This is really sad news.
It’s also a wake-up call.
It’s sad because Delicious is one of my favourite web applications. A searchable database of my favourite links, tagged by me in ways that make them much easier to find via the My Delicious button on my browser toolbar than if I had to find them from scratch on Google.
And Delicious is inherently social. Other people can search and access my links, and I can search and access theirs. Although, to be honest, I’ve barely scratched the surface of the social side of Delicious.
The fact that all my favourite links are in one place, the fact that I can access them from any internet connected device (particularly useful in client offices), and the fact that Delicious is fully integrated into my iPhone are more than enough reasons to place it in my top 5 most useful list.

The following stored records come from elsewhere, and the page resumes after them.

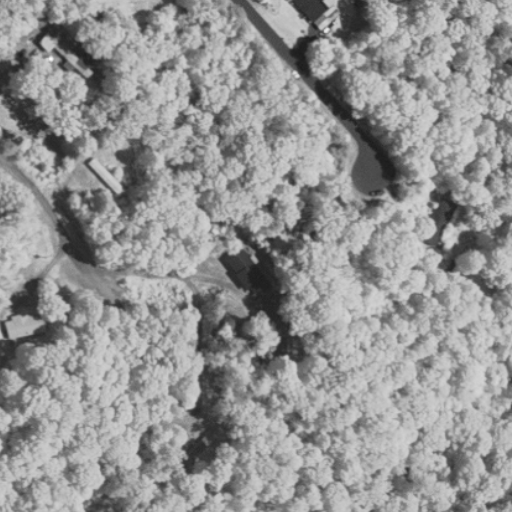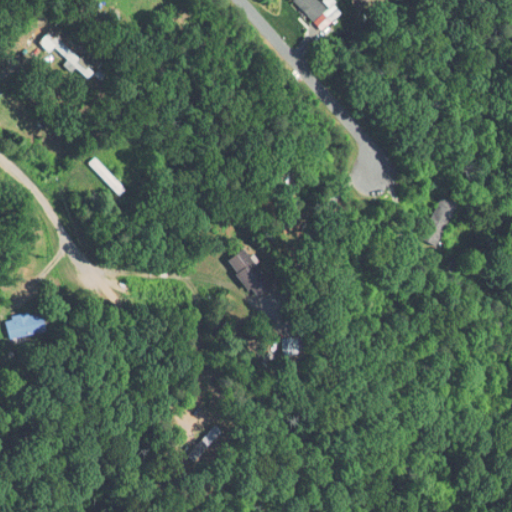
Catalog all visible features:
building: (308, 9)
building: (64, 53)
road: (15, 65)
road: (317, 86)
building: (442, 209)
road: (47, 218)
road: (309, 240)
building: (245, 270)
road: (166, 274)
building: (14, 325)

The remote access thing has been particularly useful. On occasion I’ve used Delicious as an interesting alternative to Powerpoint. You decide on a bunch of links that you want to use to tell a particular story, or to make a particular point, and then give each link a unique tag relating to that presentation. Then it’s easy to call these edited links up on your own machine or your client’s and work through them. This approach has the added advantage of allowing you to be more flexible with the order of presentation than you can ever be with Powerpoint. And you can send a Delicious link to the same, uniquely tagged content so that the client can refer to it again at their leisure after the meeting.
But it looks like Yahoo is pulling the plug, or “sunsetting”, the Delicious service because it’s losing money.
And that’s a wake up call.
Like many people, I’ve come to rely on third party services and platforms such as Delicious, Evernote, flickr, Twitter et al. And this move by Yahoo shows just how fragile and non-permanent these platforms can be.
He argues that brands should focus their social efforts on encouraging people to, and rewarding people for, opting in at source (email, RSS) to an ongoing relationship. This is safer (see above), more robust, and affords more reliable and more complete access to a warm audience than any realtime social network. The opt-in-at-source approach involves more work than placing all of your attention on Facebook and Twitter. But in the light of the turn of events with Delicious it makes even more sense.
As for Yahoo, this hasn’t been a PR disaster on the scale of, say, Nestle. But I’d imagine (actually I know) that a lot of well connected, constructively opinionated, and prone-to-writing-and-sharing people are heavy users of Delicious. And the shit is already beginning to stick…
The latest news suggests that, rather than shutting Delicious down, Yahoo is looking to sell it. Well I don’t know how much revenue it would take to make Delicious a going commercial concern but I would have definitely paid at least $20/year for the security of my account and the same level of functionality that I currently enjoy. And maybe some cleverer people than me could think up some relevant premium account upgrade features that would further increase its earning potential. Good luck to them (Delicious).
Maybe someone with more reach and influence than I could crowdsource enough grass-roots interest and support to take Delicious off Yahoo’s hands and into public ownership. It’s the sort of service that would warrant the internet equivalent of nationalisation (internationalisation?). In fact I’ve just submitted this idea as a serious suggestion to Bud Caddell via his Bucket Brigade project. We’ll see…
In the meantime I was about to start looking for a suitable Delicious alternative when Phil Dearson saved me the hassle. Phil has had his finger on the digital pulse for so long that it must be going numb by now. And, as usual, he was one step ahead in checking out new technology and applications. In this case he was checking out trunk.ly.
At first glance Trunkly appears to do everything that Delicious does, and a little bit more. I say “appears to” because it’s early days and I’m hedging my bets in terms of an all-out product review. (Hence the “I think” in the title of this post.)
The “little bit more” isn’t actually that little on reflection. Once you’ve connected your Twitter and Facebook accounts to your Trunkly profile the service will automatically save any links that you share. That is a cool feature.
And, very much like the WeTransfer service that I wrote about recently, the guys at Trunkly clearly know their UX onions. Signing up is a slick, reassuring and low friction process. And they’re clearly aware of the opportunity arising from the uncertainty surrounding Delicious right now. They have made it very easy to import links from Delicious. And they’ve made it easy to run your Trunkly account in parallel with Delicious. Once connected Trunkly will automatically update itself by synching with your Delicious account on a regular basis. Another cool feature.
Every now and again, whether it’s when your home (or office) broadband crashes, or whether it’s when a service that you’ve come to rely upon is taken away from you, you realise that this whole web and digital thing is hanging by various technological and commercial threads. There are lots of circumstances out there that are completely beyond your control.
Fortunately there tend to be clever, motivated people like the guys behind trunk.ly who are ready to tie the loose ends of those threads together and create something new, exciting and hopefully better.